# MATERIAL PROVIDED
* * * *
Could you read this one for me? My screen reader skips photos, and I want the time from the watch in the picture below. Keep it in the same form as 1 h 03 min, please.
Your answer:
* * * *
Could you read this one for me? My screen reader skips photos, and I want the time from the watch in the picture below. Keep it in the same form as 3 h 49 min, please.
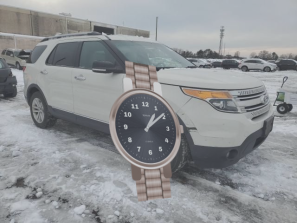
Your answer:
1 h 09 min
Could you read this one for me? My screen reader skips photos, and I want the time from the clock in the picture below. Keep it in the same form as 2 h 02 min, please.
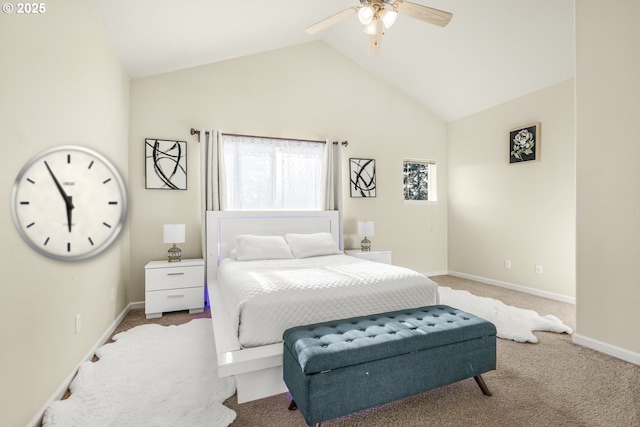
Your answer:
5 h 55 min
* * * *
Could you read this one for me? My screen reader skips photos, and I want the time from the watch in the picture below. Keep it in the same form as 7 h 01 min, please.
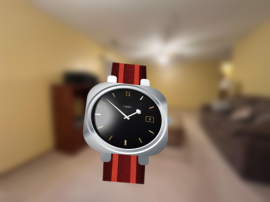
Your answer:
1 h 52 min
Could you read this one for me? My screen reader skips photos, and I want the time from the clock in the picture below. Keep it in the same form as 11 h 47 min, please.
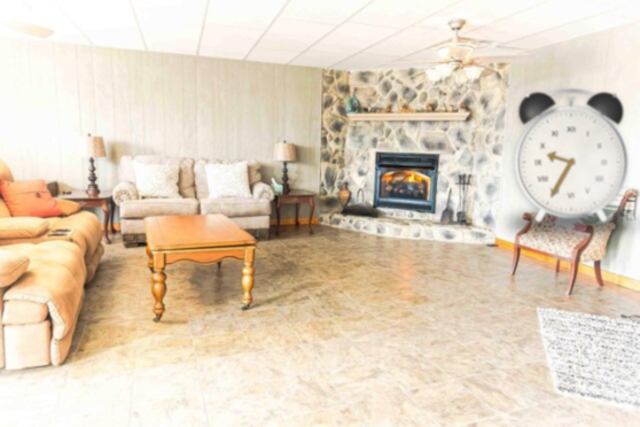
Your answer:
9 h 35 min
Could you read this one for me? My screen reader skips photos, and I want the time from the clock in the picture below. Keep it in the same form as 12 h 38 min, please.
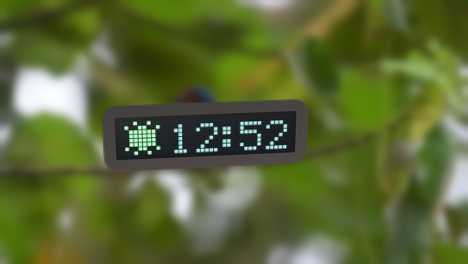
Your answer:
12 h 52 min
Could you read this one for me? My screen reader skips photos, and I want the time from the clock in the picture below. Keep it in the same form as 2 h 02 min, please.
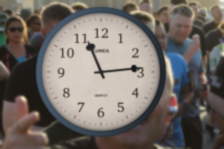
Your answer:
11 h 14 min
* * * *
# WHAT TO WORK ON
Copy the lines word for word, starting at the line that has "47 min, please." and stopping after the line that has "11 h 14 min". Leave the pictures out.

# CORRECT OUTPUT
Could you read this one for me? My screen reader skips photos, and I want the time from the clock in the picture below. Keep it in the same form as 11 h 47 min, please.
Your answer:
9 h 35 min
Could you read this one for me? My screen reader skips photos, and I want the time from the clock in the picture below. Keep it in the same form as 12 h 38 min, please.
Your answer:
12 h 52 min
Could you read this one for me? My screen reader skips photos, and I want the time from the clock in the picture below. Keep it in the same form as 2 h 02 min, please.
Your answer:
11 h 14 min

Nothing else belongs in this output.